Department of Microbiology, Miami University, 45056, Oxford, OH, USA.
Plant Mol Biol. 1985 Jul;4(4):197-204. doi: 10.1007/BF02418236.
A detailed characterization of the lysine biosynthetic pathway in plants is yet to be completed. It is, however, assumed that the diaminopimelic acid pathway exists in the plant kingdom, as commonly described forEscherichia coli.Modification and refinement of lytic complementation, a technique previously utilized in bacterial systems, facilitated the isolation of a functional Diaminopimelate Dehydrogenase gene from aGlycine max nuclear gene library. The isolated gene codes for the enzyme meso-diaminopimelate dehydrogenase. The coding capacity for the enzyme was originally contained on a 6.6kb fragment in a Charon 4a soybean gene bank. Subcloning of the 6.6kb fragment resulted in the recombinant plasmid pMW75. Subsequent subcloning resulted in a 4.05 kb fragment contained in pLW14. One region of homology was observed upon hybridization to EcoR1 digested soybean DNA. Homologous sequences were also observed in Triticum DNA.Meso-diaminopimelate dehydrogenase activity was demonstrated inGlycine max embryos. Maximum enzymatic activity of the cloned enzyme was observed at a pH of 8.0. The enzyme encoded by the soybean gene has an apparent molecular weight of 67 000.

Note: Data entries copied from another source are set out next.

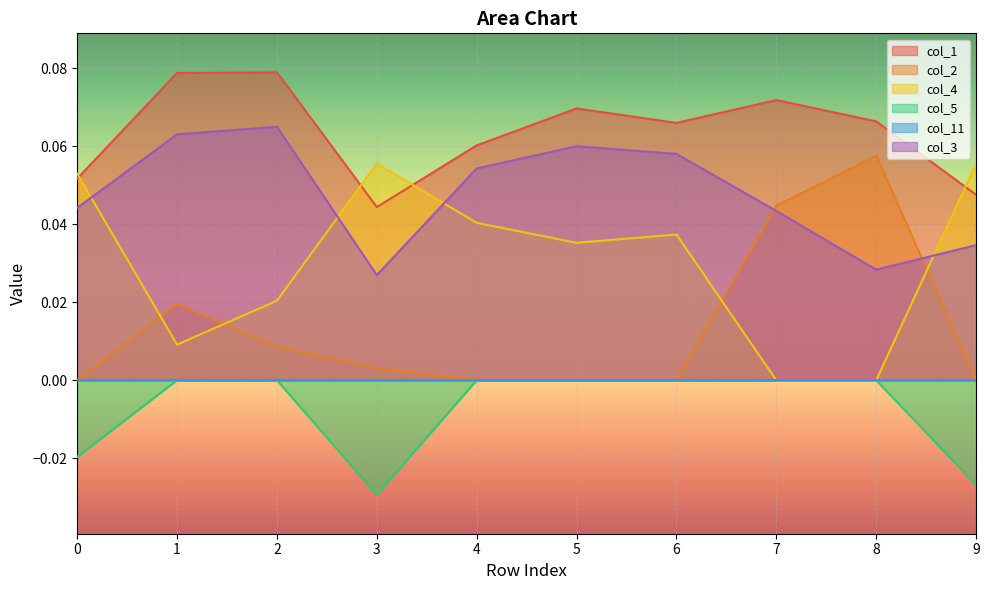

Reading right to left, what are all the values shown in this chart?

col_1: 9=0.0	8=0.1	7=0.1	6=0.1	5=0.1	4=0.1	3=0.0	2=0.1	1=0.1	0=0.1
col_2: 9=0.0	8=0.1	7=0.0	6=0.0	5=0.0	4=0.0	3=0.0	2=0.0	1=0.0	0=0.0
col_4: 9=0.1	8=0.0	7=0.0	6=0.0	5=0.0	4=0.0	3=0.1	2=0.0	1=0.0	0=0.1
col_5: 9=-0.0	8=0.0	7=0.0	6=0.0	5=0.0	4=0.0	3=-0.0	2=0.0	1=0.0	0=-0.0
col_3: 9=0.0	8=0.0	7=0.0	6=0.1	5=0.1	4=0.1	3=0.0	2=0.1	1=0.1	0=0.0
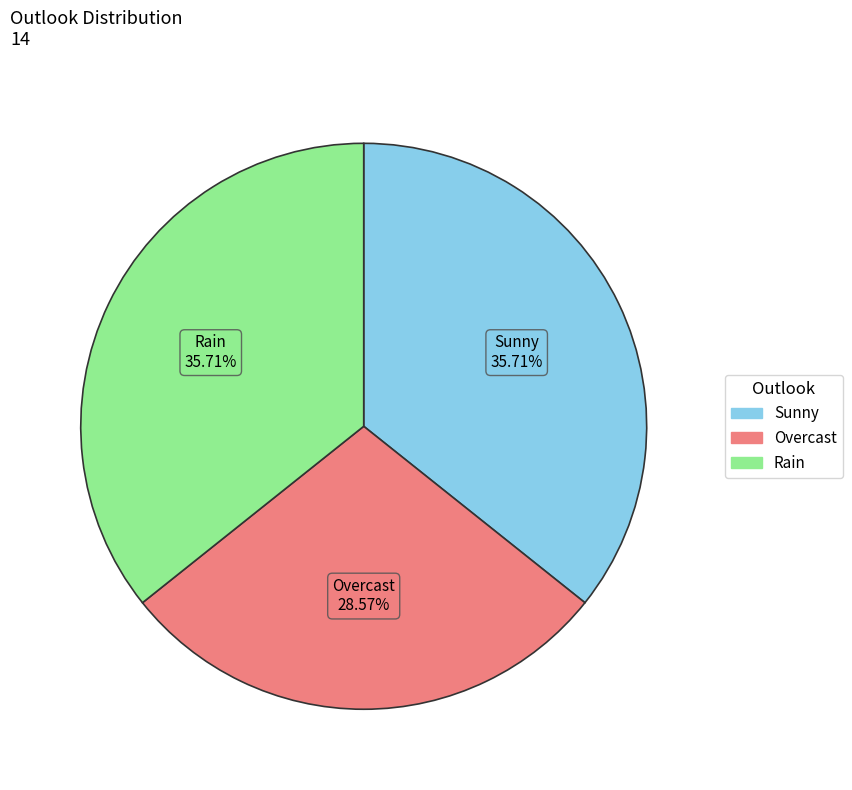

Is there a majority slice in this chart?

No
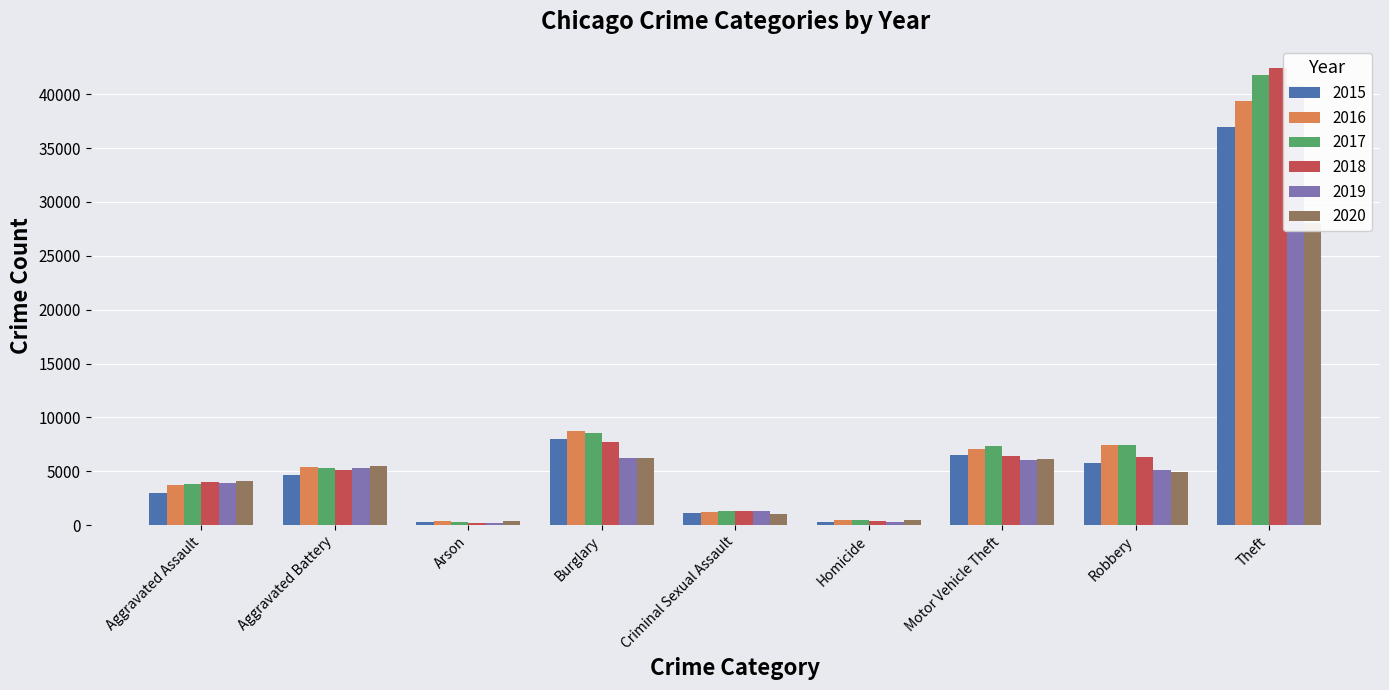

What is the sum of all 2019 values?

69173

植物赖氨酸生物合成途径的详细特征尚未完全确定。然而,人们普遍认为,正如大肠杆菌中所描述的那样,二氨基庚二酸途径存在于植物界。溶菌互补法的改进和完善,这项技术以前曾用于细菌系统,有助于从大豆核基因文库中分离出具有功能的二氨基庚二酸脱氢酶基因。分离出的基因编码酶中间二氨基庚二酸脱氢酶。该酶的编码能力最初包含在大豆载体 4a 的一个 6.6kb 片段中。6.6kb 片段的亚克隆导致重组质粒 pMW75 的产生。随后的亚克隆导致包含在 pLW14 中的 4.05kb 片段。在与 EcoR1 消化的大豆 DNA 杂交时观察到一个同源区域。在小麦 DNA 中也观察到了同源序列。在大豆胚胎中证明了中间二氨基庚二酸脱氢酶的活性。克隆酶的最大酶活性在 pH8.0 时观察到。由大豆基因编码的酶的表观分子量为 67000。